M. Araghchi a lui préconisé une dilution en Iran des stocks d'uranium enrichi à 60%. Les diluer à un taux inférieur à 5%, loin des 90% requis pour fabriquer la bombe atomique, éloignerait considérablement la menace d'un programme nucléaire à des fins militaires.
Téhéran dément vouloir se doter de l'arme atomique, comme l'en accusent les Etats-Unis et Israël.
Enfin, sur la question des avoirs, "les Iraniens ne recevront pas d'argent et les fonds ne seront pas libérés simplement par une signature d'accord", a insisté sur X le vice-président américain JD Vance.
Ce point est central pour l'Iran, dont l'économie est asphyxiée par des décennies de sanctions.
Sur le Liban, autre volet majeur des discussions, le haut responsable américain a indiqué qu'il était bien inclus dans l'accord en discussion, comme réclamé par Téhéran.
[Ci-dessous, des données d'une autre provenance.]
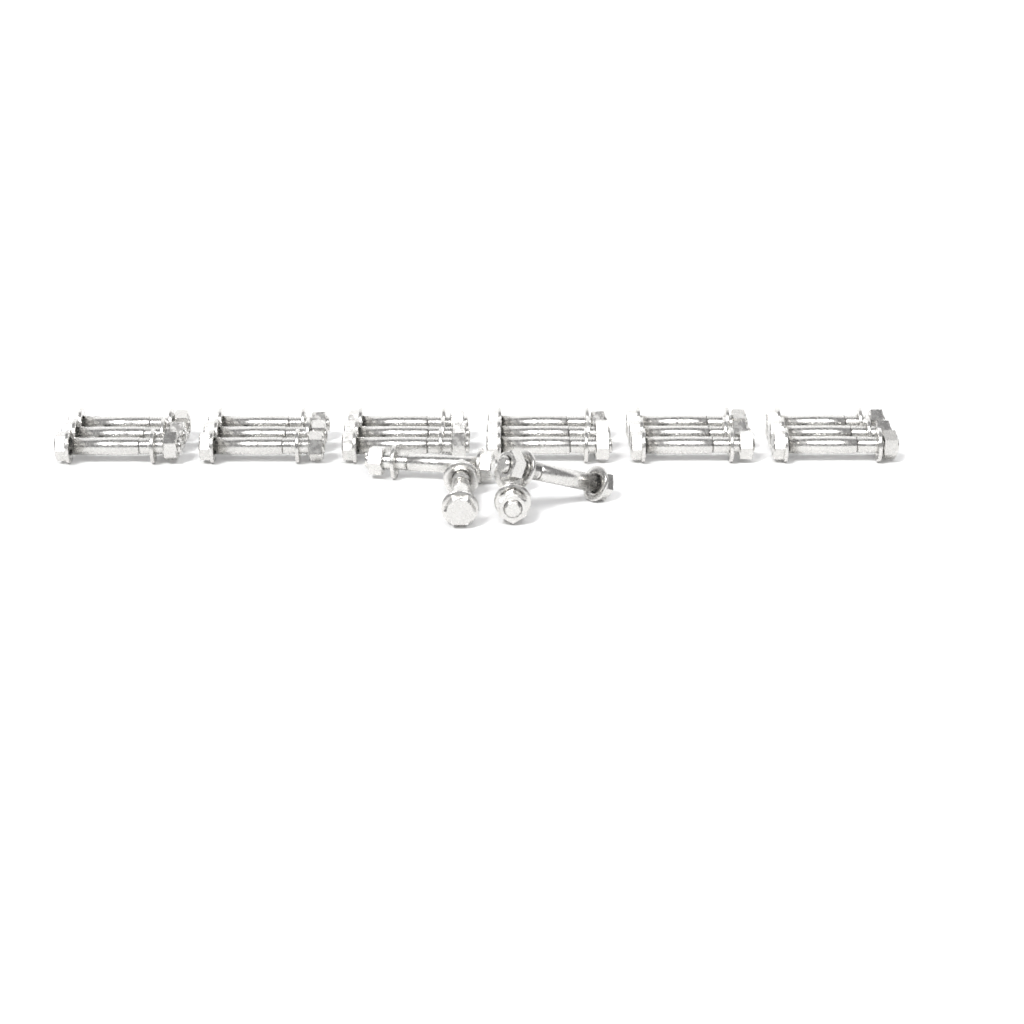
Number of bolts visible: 22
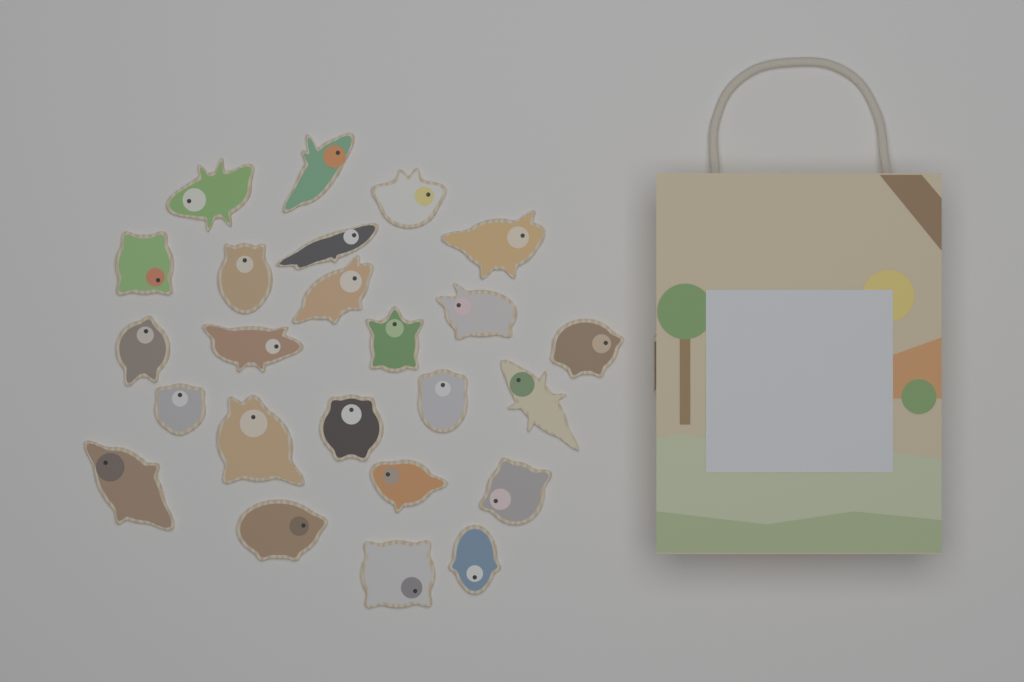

Washington avait auparavant dit vouloir dissocier ce dossier.
Le Liban a été entraîné dans la guerre le 2 mars, quand le Hezbollah a visé le territoire israélien en soutien à l'Iran. Depuis, Israël pilonne le pays voisin, disant vouloir "éliminer" le mouvement chiite, qui cible lui ses positions et son territoire. Les frappes israéliennes ont fait plus de 3.700 morts selon Beyrouth.